Stew Leonard's Does A Little Extra For A Mom And Her Son

From 2003 to 2012 I lived just up the hill from the original Stew Leonard’s in Norwalk, CT. As the World’s Largest Dairy Store, it was one of the main inspirations behind my first book, Purple Goldfish. Stew’s truly gets the idea of doing the little something extra and the importance of a differentiated customer experience.

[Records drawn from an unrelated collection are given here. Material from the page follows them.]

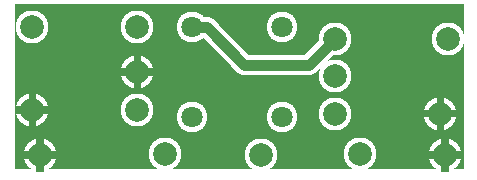
<source format=gbr>
%FSLAX34Y34*%
%MOMM*%
%LNCOPPER_TOP*%
G71*
G01*
%ADD10C,2.600*%
%ADD11C,2.800*%
%ADD12C,1.700*%
%ADD13C,0.667*%
%ADD14C,1.800*%
%ADD15C,2.000*%
%ADD16C,0.900*%
%LPD*%
G36*
X-271190Y92720D02*
X108810Y92720D01*
X108810Y-47280D01*
X-271190Y-47280D01*
X-271190Y92720D01*
G37*
%LPC*%
X-45317Y-2969D02*
G54D10*
D03*
X-45317Y73231D02*
G54D10*
D03*
X-121517Y73231D02*
G54D10*
D03*
X-121517Y-2969D02*
G54D10*
D03*
X-256540Y73143D02*
G54D11*
D03*
X-256540Y3293D02*
G54D11*
D03*
X-167640Y73143D02*
G54D11*
D03*
X-167640Y35043D02*
G54D11*
D03*
X-167640Y3293D02*
G54D11*
D03*
X88900Y0D02*
G54D11*
D03*
X95250Y63500D02*
G54D11*
D03*
X0Y0D02*
G54D11*
D03*
X0Y31750D02*
G54D11*
D03*
X0Y63500D02*
G54D11*
D03*
G54D12*
X-121517Y73231D02*
X-108817Y73231D01*
X-77067Y41481D01*
X-22019Y41481D01*
X0Y63500D01*
X-144190Y-34280D02*
G54D11*
D03*
X-63089Y-35017D02*
G54D11*
D03*
X20910Y-34280D02*
G54D11*
D03*
X-250190Y-34807D02*
G54D11*
D03*
X92710Y-34807D02*
G54D11*
D03*
%LPD*%
G54D13*
G36*
X-259873Y3293D02*
X-259873Y17793D01*
X-253207Y17793D01*
X-253207Y3293D01*
X-259873Y3293D01*
G37*
G36*
X-256540Y6626D02*
X-242040Y6626D01*
X-242040Y-40D01*
X-256540Y-40D01*
X-256540Y6626D01*
G37*
G36*
X-253207Y3293D02*
X-253207Y-11207D01*
X-259873Y-11207D01*
X-259873Y3293D01*
X-253207Y3293D01*
G37*
G36*
X-256540Y-40D02*
X-271040Y-40D01*
X-271040Y6626D01*
X-256540Y6626D01*
X-256540Y-40D01*
G37*
G54D13*
G36*
X-170973Y35043D02*
X-170973Y49543D01*
X-164307Y49543D01*
X-164307Y35043D01*
X-170973Y35043D01*
G37*
G36*
X-167640Y38376D02*
X-153140Y38376D01*
X-153140Y31710D01*
X-167640Y31710D01*
X-167640Y38376D01*
G37*
G36*
X-164307Y35043D02*
X-164307Y20543D01*
X-170973Y20543D01*
X-170973Y35043D01*
X-164307Y35043D01*
G37*
G36*
X-167640Y31710D02*
X-182140Y31710D01*
X-182140Y38376D01*
X-167640Y38376D01*
X-167640Y31710D01*
G37*
G54D13*
G36*
X92233Y0D02*
X92233Y-14500D01*
X85567Y-14500D01*
X85567Y0D01*
X92233Y0D01*
G37*
G36*
X88900Y-3333D02*
X74400Y-3333D01*
X74400Y3333D01*
X88900Y3333D01*
X88900Y-3333D01*
G37*
G36*
X85567Y0D02*
X85567Y14500D01*
X92233Y14500D01*
X92233Y0D01*
X85567Y0D01*
G37*
G36*
X88900Y3333D02*
X103400Y3333D01*
X103400Y-3333D01*
X88900Y-3333D01*
X88900Y3333D01*
G37*
G54D13*
G36*
X-253523Y-34807D02*
X-253523Y-20307D01*
X-246857Y-20307D01*
X-246857Y-34807D01*
X-253523Y-34807D01*
G37*
G36*
X-250190Y-31474D02*
X-235690Y-31474D01*
X-235690Y-38140D01*
X-250190Y-38140D01*
X-250190Y-31474D01*
G37*
G36*
X-246857Y-34807D02*
X-246857Y-49307D01*
X-253523Y-49307D01*
X-253523Y-34807D01*
X-246857Y-34807D01*
G37*
G36*
X-250190Y-38140D02*
X-264690Y-38140D01*
X-264690Y-31474D01*
X-250190Y-31474D01*
X-250190Y-38140D01*
G37*
G54D13*
G36*
X89377Y-34807D02*
X89377Y-20307D01*
X96043Y-20307D01*
X96043Y-34807D01*
X89377Y-34807D01*
G37*
G36*
X92710Y-31474D02*
X107210Y-31474D01*
X107210Y-38140D01*
X92710Y-38140D01*
X92710Y-31474D01*
G37*
G36*
X96043Y-34807D02*
X96043Y-49307D01*
X89377Y-49307D01*
X89377Y-34807D01*
X96043Y-34807D01*
G37*
G36*
X92710Y-38140D02*
X78210Y-38140D01*
X78210Y-31474D01*
X92710Y-31474D01*
X92710Y-38140D01*
G37*
X-45317Y-2969D02*
G54D14*
D03*
X-45317Y73231D02*
G54D14*
D03*
X-121517Y73231D02*
G54D14*
D03*
X-121517Y-2969D02*
G54D14*
D03*
X-256540Y73143D02*
G54D15*
D03*
X-256540Y3293D02*
G54D15*
D03*
X-167640Y73143D02*
G54D15*
D03*
X-167640Y35043D02*
G54D15*
D03*
X-167640Y3293D02*
G54D15*
D03*
X88900Y0D02*
G54D15*
D03*
X95250Y63500D02*
G54D15*
D03*
X0Y0D02*
G54D15*
D03*
X0Y31750D02*
G54D15*
D03*
X0Y63500D02*
G54D15*
D03*
G54D16*
X-121517Y73231D02*
X-108817Y73231D01*
X-77067Y41481D01*
X-22019Y41481D01*
X0Y63500D01*
X-144190Y-34280D02*
G54D15*
D03*
X-63089Y-35017D02*
G54D15*
D03*
X20910Y-34280D02*
G54D15*
D03*
X-250190Y-34807D02*
G54D15*
D03*
X92710Y-34807D02*
G54D15*
D03*
M02*

</source>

The store has been called the Disneyland of Dairy Stores by the New York Times, because of its milk processing, costume characters, scheduled entertainment, petting zoo, and animatronics throughout the stores. The favorite for my kids was the Chiquita Banana. My son Thomas used to dance to this catchy jingle:

In the words of Stew, “Where kids go, customers follow.” Last week Stew Leonard’s shared a note on their Facebook page from a customer:

Stew Leonards

“Hey Stew Leonard’s, Just wanted to let you know about a great experience I had in your store. My son Charlie (age 8) is developmentally disabled and while he loves to shop he has a tough time waiting at checkout. I mentioned it to the cashier and immediately he and Chris H jumped into action and said ‘mam you just watch Charlie and we got this!’ Then another cashier came in and beautifully packed my groceries alongside Chris H and checked me out. I was able to attend to Charlie in the front of the store and keep him calm without a meltdown situation. What a surprise and a pleasure! Most people don’t realize children with disabilities are not naughty, it’s just some situations can be overwhelming. I always loved Stew’s and I will definitely frequent Stew’s more! Great group of employees – all of them class acts!”

Special Needs

One of the 12 types of Purple Goldfish is a category called Special Needs. Every once in a while you’ll have a customer that requires a little unexpected extra care or attention. Those special needs can be varied. In the book we shared examples involving food allergies, breathing issues, death in the family, illness, and scheduling issues. Handling these issues like Stew’s did for Charlie and his Mom demonstrate both warmth and competence. It demonstrates humanity in business and the importance of service.

A business shouldn’t do these things because they want to generate marketing buzz. They should do these things because they are the right thing to do. Any extra word of mouth should be an added bonus. One of the stories from my keynotes and workshops involves Panera helping a customer with a special need:

panera-purple-goldfish

Panera used good judgement to help a dying grandmother by making soup and sending along cookies for lagniappe. In less than four weeks, a single Facebook post by her grandson Brandon Cook garnered over 800,000+ likes, 35,000 comments, and national media coverage. Why? Because Panera empowered its employees to do the little extra for a customer in need.

How are you helping customers with a special need? What’s Your Purple Goldfish?

Today’s Lagniappe (a little something extra thrown in for good measure) – Here is a story I heard from the founder and namesake of Stew Leonard’s.During his first year in business, Stew was asked by the local elementary school to speak on career day about his store and the dairy business. Even though he didn’t see the appeal for kids, Stew reluctantly agreed. Pulling into the parking lot he knew instantly there was trouble. A fire truck parked in front of the school with a bunch of enthralled kids all around it. It didn’t get any better when he walked through the doors of the school. The was a room of kids with a member of the Air Force. They were playing a movie about the history of jet airplanes. Across the hall was a police officer showing a packed classroom various police equipment and weapons. Stew walked down the hall and eventually found his classroom. There was a sign on the  door that read THE MILK BUSINESS. Stew walked in the room to find only three kids. Two of them were the sons of his produce manager. For the next 30 minutes he talked about running a dairy store. At the end of the talk he thanked the kids for their attention. Then Stew reached into his pocket and handed them each a coupon for a free ice cream. The kids left and Stew waited to present the second of two Career Day sessions. He waited and waited… no kids. 15 minutes later and still no kids. After 20 minutes the school prinicipal came rushing in and exclaimed, “Stew, I don’t know what you told those kids, but we have to move your next session to the school auditorium.” This simple story underscores the power of giving and how effective word of mouth marketing can be. By the way, guess what you get when you buy $100 of groceries at Stew Leonard’s? You guessed it, a free ice cream.